TRECHO SELECIONADO
Médico explica como funciona o crescimento do músculo em pessoas que sempre treinaram, pararam por um tempo e retomaram o treinamento.
Você se matricula em uma academia ou em um grupo de corrida, passa por avaliação física inicial e o professor te pergunta: “Já treinou antes”? Você responde que sim e, ele diz: “Que bom! Já tem memória muscular”. Mas, afinal de contas, a memória muscular existe? Até hoje acreditava-se que a memória muscular estaria ligada ao fato de as células musculares possuírem em seu interior uma série de núcleos, estruturas que estão diretamente envolvidas no processo de síntese de proteínas. O primeiro efeito que o treinamento resistido com peso teria sobre a musculatura, não seria o de fazer o músculo crescer, mas sim formar mais núcleos celulares que, por sua vez, estimulariam a produção de mais fibras musculares.
Se essas células tivessem apenas um núcleo, como ocorre com a quase totalidade das células do corpo humano, as fibras poderiam sintetizar apenas uma pequena quantidade de proteínas. Logo, para hipertrofiar, uma célula muscular precisaria de uma boa quantidade de núcleos, característica que pessoas que treinaram durante anos possuem e, mesmo que parem os treinos por um período, não perderiam.
Um estudo conduzido por pesquisadores da Universidade de Keele mostrou pela primeira vez que os músculos humanos possuem sim uma memória de crescimento muscular anterior não só pela maior quantidade de núcleos, mas sim a nível do DNA. Segundo o estudo publicado este ano, períodos de crescimento do músculo esquelético seriam lembrados pelos genes, ajudando-os a crescer mais tarde na vida.
Os autores estudaram mais de 850 mil sites de DNA humano e descobriram que os genes são marcados e desmarcados com tags químicos especiais quando o músculo cresce após o exercício, volta ao normal e volta a crescer após o exercício mais tarde. Conhecidos como modificações epigenéticas, esses marcadores dizem ao gene se ele deve ser ativo ou inativo, fornecendo instruções para o gene ligar ou desligar sem alterar o próprio DNA.
A pesquisa publicada na Scientific Reports tem implicações importantes na forma como os atletas treinam e se recuperam de lesões. Na população geral, mostra também que indivíduos que já treinaram e estão atualmente destreinados e sedentários teriam um ganho muscular mais rápido quando voltam a treinar do que indivíduos do mesmo sexo e idade que foram sedentários a vida toda.

DADOS DE ENTRADA
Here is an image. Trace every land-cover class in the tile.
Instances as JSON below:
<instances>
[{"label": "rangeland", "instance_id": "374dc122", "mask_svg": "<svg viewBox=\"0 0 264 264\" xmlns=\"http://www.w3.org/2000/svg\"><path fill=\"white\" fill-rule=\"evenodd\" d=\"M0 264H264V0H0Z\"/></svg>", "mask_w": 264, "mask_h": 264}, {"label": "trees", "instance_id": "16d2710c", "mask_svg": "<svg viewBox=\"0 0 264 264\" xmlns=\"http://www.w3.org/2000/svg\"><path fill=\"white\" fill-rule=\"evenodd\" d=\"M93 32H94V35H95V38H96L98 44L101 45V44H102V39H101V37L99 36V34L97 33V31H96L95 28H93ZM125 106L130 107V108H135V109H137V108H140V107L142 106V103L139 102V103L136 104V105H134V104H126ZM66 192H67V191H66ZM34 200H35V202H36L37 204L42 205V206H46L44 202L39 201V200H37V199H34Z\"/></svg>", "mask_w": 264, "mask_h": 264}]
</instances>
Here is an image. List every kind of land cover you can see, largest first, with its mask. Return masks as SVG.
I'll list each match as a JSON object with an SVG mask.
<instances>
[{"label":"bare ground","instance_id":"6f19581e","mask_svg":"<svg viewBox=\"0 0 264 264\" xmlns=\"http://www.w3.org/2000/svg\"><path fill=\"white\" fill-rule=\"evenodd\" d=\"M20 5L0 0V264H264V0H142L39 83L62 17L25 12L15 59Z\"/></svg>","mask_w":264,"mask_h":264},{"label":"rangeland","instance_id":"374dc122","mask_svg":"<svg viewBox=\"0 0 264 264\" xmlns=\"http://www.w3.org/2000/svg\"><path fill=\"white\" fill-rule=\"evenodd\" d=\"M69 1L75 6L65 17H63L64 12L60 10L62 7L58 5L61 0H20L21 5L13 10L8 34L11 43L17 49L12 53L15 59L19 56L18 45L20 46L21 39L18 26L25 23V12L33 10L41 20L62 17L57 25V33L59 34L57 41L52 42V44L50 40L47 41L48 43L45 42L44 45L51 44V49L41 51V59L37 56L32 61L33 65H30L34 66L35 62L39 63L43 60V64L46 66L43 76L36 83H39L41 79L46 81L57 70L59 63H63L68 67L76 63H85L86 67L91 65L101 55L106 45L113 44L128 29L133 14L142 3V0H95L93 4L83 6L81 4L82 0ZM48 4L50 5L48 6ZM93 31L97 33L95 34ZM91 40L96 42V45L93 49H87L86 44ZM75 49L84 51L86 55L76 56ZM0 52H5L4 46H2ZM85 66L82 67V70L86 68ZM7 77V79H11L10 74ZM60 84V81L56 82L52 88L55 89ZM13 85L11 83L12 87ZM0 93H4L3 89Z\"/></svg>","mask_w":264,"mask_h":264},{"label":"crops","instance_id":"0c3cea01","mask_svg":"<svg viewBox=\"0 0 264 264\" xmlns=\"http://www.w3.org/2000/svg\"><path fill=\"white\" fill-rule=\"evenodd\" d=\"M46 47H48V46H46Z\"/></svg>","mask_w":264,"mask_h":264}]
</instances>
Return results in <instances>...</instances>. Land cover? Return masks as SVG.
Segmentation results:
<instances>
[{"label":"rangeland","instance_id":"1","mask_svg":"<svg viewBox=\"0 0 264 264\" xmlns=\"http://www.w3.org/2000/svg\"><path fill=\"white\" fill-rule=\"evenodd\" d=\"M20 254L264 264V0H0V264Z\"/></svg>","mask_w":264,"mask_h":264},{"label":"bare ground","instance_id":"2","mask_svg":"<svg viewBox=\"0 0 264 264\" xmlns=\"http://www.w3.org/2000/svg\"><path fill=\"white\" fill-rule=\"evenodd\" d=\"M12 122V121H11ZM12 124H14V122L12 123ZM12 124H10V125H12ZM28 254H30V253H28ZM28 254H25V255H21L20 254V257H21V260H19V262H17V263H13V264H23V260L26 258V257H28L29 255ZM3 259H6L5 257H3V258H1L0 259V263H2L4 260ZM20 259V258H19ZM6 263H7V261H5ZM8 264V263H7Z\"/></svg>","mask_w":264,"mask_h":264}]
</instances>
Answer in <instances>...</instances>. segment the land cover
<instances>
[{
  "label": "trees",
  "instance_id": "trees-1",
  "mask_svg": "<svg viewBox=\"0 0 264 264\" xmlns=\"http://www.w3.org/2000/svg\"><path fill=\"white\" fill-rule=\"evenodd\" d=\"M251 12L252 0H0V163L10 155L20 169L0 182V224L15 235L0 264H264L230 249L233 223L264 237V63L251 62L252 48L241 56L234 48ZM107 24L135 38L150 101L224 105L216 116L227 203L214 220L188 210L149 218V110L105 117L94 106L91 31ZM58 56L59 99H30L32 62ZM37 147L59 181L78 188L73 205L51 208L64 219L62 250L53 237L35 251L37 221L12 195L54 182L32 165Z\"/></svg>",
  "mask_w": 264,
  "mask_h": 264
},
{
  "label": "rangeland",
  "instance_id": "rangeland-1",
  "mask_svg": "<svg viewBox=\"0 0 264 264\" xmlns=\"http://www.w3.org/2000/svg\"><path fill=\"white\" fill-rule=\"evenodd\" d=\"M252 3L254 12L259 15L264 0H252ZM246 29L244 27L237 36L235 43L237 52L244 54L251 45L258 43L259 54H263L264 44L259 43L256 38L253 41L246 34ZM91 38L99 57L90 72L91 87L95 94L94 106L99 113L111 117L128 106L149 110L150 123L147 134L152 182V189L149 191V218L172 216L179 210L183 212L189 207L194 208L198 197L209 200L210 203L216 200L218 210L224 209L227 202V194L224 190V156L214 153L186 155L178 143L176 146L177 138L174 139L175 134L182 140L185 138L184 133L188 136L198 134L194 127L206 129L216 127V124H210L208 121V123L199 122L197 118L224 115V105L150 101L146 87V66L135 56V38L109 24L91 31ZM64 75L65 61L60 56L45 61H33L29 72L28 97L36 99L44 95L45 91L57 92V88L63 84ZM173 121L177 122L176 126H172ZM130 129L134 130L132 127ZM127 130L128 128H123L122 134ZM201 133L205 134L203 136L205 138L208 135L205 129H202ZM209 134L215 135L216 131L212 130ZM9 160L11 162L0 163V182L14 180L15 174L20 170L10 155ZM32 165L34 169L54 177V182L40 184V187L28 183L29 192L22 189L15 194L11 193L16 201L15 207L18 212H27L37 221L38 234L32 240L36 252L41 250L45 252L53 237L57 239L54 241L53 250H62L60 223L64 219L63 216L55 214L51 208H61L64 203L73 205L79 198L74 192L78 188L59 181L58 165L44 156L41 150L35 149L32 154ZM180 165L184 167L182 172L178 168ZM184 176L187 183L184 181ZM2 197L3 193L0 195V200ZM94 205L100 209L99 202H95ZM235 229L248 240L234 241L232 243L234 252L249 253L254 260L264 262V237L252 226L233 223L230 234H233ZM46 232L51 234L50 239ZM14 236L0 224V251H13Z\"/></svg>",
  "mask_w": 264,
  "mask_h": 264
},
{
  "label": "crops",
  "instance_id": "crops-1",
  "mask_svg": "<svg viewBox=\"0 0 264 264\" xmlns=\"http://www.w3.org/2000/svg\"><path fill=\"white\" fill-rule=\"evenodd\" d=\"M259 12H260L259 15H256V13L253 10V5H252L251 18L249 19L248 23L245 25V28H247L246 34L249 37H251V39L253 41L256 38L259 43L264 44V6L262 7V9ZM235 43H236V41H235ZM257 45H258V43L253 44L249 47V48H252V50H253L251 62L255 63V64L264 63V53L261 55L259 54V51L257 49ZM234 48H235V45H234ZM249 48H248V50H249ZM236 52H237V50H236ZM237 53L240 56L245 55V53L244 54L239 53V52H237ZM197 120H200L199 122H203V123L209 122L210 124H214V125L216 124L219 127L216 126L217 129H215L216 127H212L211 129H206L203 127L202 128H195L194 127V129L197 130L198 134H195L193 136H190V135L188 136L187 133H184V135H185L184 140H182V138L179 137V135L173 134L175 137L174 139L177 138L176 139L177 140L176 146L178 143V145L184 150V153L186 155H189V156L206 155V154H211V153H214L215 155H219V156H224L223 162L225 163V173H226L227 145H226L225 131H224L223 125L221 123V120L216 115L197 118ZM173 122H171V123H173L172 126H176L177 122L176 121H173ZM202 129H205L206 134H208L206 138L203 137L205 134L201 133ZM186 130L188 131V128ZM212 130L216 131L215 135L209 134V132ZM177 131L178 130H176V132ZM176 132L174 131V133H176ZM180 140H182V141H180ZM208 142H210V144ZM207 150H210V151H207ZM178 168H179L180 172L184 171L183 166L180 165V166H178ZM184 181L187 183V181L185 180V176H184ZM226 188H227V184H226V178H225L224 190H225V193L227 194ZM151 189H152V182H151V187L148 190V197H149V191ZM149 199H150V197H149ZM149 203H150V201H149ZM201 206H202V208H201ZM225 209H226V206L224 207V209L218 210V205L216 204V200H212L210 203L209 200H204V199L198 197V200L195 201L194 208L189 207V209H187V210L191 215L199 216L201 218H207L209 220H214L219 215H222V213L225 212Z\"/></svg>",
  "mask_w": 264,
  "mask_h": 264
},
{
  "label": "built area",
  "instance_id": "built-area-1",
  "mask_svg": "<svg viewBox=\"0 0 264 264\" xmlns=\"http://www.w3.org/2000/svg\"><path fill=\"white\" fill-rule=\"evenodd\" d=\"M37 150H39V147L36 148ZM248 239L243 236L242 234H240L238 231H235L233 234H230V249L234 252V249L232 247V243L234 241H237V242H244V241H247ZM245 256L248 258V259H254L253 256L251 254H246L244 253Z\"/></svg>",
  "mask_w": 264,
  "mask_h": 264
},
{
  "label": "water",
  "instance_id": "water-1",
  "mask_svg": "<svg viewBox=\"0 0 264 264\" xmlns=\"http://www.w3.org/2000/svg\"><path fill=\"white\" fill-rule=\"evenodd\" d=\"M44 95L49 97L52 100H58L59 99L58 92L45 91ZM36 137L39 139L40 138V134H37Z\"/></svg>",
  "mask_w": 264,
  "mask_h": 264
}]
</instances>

ORDEM DE TRABALHO A
Segundo o texto sobre memória muscular, em qual revista científica a pesquisa da Universidade de Keele foi publicada?
ORDEM DE TRABALHO B
Dê continuidade ao texto sobre memória muscular a partir da última frase apresentada.

RESPOSTA A
A pesquisa foi publicada na Scientific Reports.

RESPOSTA B
Um impacto importante do estudo estaria no doping, pois teria implicações de longo alcance para os atletas pegos usando drogas de fortalecimento muscular para melhorar o desempenho (como os esteróides anabolizantes, por exemplo). As drogas poderiam estar criando mudanças duradouras, tornando as proibições de curto prazo inadequadas. Segundo os autores, se um atleta de elite usar drogas que melhorem o seu desempenho para aumentar a massa muscular, seu músculo pode manter uma memória desse crescimento muscular prévio. Se o atleta for pego no exame antidoping e for afastado, eles continuariam a ter vantagem sobre seus concorrentes, mesmo que nunca mais voltassem a fazer uso da droga.
Apesar desta nova descoberta, é importantíssimo lembrar que uma pessoa que permaneceu muito tempo sedentária e deseja retornar ao esporte, deve sempre procurar um médico do esporte para uma avaliação pré-participativa para que fatores de risco cardiovasculares sejam investigados e que o retorno seja gradual e bem periodizado a fim de se prevenir lesões.
Referência bibliográfica
Robert A. Seaborne, Juliette Strauss, Matthew Cocks, Sam Shepherd, Thomas D. O’Brien, Ken A. van Someren, Phillip G. Bell, Christopher Murgatroyd, James P. Morton, Claire E. Stewart, Adam P. Sharples. Human Skeletal Muscle Possesses an Epigenetic Memory of Hypertrophy. Scientific Reports, 2018; 8 (1) DOI: 10.1038/s41598-018-20287-3.